Liberdade de escolha: consumidores residenciais poderão contratar fornecedor de energia a partir de 2028

A partir de novembro de 2028, brasileiros terão direito de escolher seu fornecedor de energia e podem economizar até 30% na conta



Uma nova regulamentação do setor elétrico brasileiro permitirá que todos os consumidores, em breve, selecionem seu próprio fornecedor de energia, abrindo possibilidades significativas de redução de custos.

Nova regulamentação vai permitir que consumidor escolha fornecedor de energia

Uma empresa de logística localizada em São Bernardo do Campo, no interior de São Paulo, experimenta os benefícios dessa mudança há dois anos. A companhia pagava mensalmente R$ 37 mil em sua conta de eletricidade, mas após migrar para o mercado aberto, conseguiu reduzir em aproximadamente 30% seus gastos com energia.
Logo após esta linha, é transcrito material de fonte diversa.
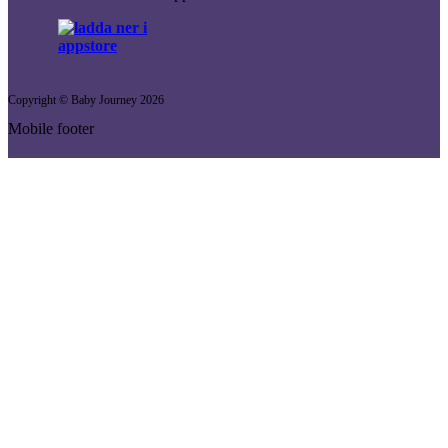
Copyright © Baby Journey
2026
Mobile footer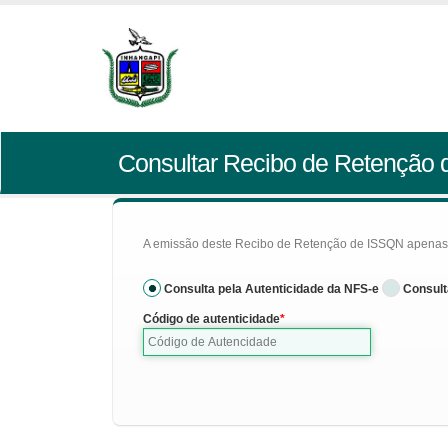
Consultar Recibo de Retenção
A emissão deste Recibo de Retenção de ISSQN apenas se
Consulta pela Autenticidade da NFS-e
Consult
Código de autenticidade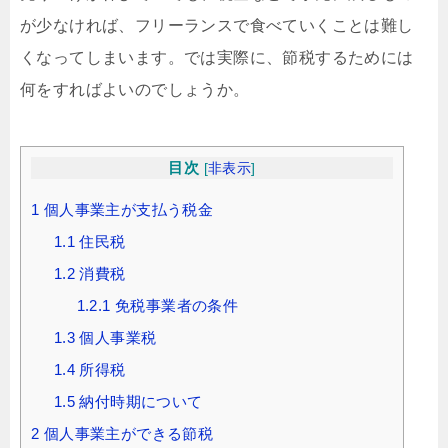
が少なければ、フリーランスで食べていくことは難し
くなってしまいます。では実際に、節税するためには
何をすればよいのでしょうか。
目次
[
非表示
]
1
個人事業主が支払う税金
1.1
住民税
1.2
消費税
1.2.1
免税事業者の条件
1.3
個人事業税
1.4
所得税
1.5
納付時期について
2
個人事業主ができる節税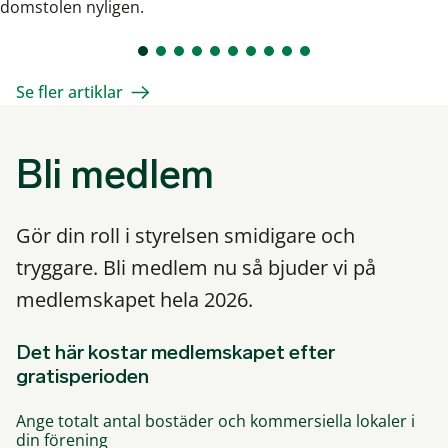
domstolen nyligen.
Se fler artiklar
Bli medlem
Gör din roll i styrelsen smidigare och
tryggare. Bli medlem nu så bjuder vi på
medlemskapet hela 2026.
Det här kostar medlemskapet efter
gratisperioden
Ange totalt antal bostäder och kommersiella lokaler i
din förening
"Por mês, R$ 10 mil representa uma economia gigantesca, totalizando R$ 120 mil anuais. Realmente o mercado livre compensa bastante", afirma Milton Bigucci Junior, diretor técnico da construtora.

Atualmente, em 2024, os grandes consumidores — incluindo indústrias, centros comerciais e empresas de maior porte — já possuem o direito de abandonar a compra junto às distribuidoras locais e negociar diretamente com comercializadoras de energia, obtendo preços mais vantajosos.

Os pequenos empreendimentos terão acesso a essa mesma oportunidade. A partir de novembro de 2027, estabelecimentos como lojas de varejo, panificadoras, restaurantes e demais pequenas empresas poderão escolher seu fornecedor. Posteriormente, em novembro de 2028, os consumidores domésticos receberão esse mesmo direito.

Antes de tomar decisões sobre essa mudança, é fundamental compreender as novas regras e os possíveis benefícios para os usuários finais.

"Frequentemente ocorrem quedas de energia", observa Josilda Lima, auxiliar de limpeza.

A qualidade da distribuição de energia não será alterada pela mudança de fornecedor, uma vez que a infraestrutura de distribuição continuará sob responsabilidade da concessionária local de cada município.

O modelo funcionará através da criação de empresas comercializadoras que adquirem energia das geradoras e a revendem aos consumidores finais. Os clientes poderão contratar diretamente com essas comercializadoras, desde que respeitem contratos com duração mínima de 12 meses.

O sistema operará de forma similar ao mercado de telecomunicações no país.

"Se a economia for significativa, acredito que os brasileiros aprovem essa mudança", comenta Thaís dos Santos, atendente.

Essa é a promessa do novo modelo. No entanto, os resultados dependerão dos termos específicos dos contratos que cada consumidor assinará.

"Em um mercado competitivo, espera-se que haja uma redução nos preços das tarifas devido à concorrência que se estabelecerá", explica Gerusa Côrtes, diretora de operação de mercado da Câmara de Comercialização de Energia (CCEE).

A diretora da CCEE destaca que as comercializadoras podem oferecer serviços adicionais, conforme ocorre em outros países.

"Essas comercializadoras podem enviar notificações informando os melhores horários para consumir energia, o que também pode contribuir para reduzir sua conta mensal", complementa Gerusa.

A portabilidade energética será implementada gradualmente ao longo dos próximos dois anos. Este período é essencial para que os consumidores se informem sobre a mudança e tomem as decisões mais adequadas.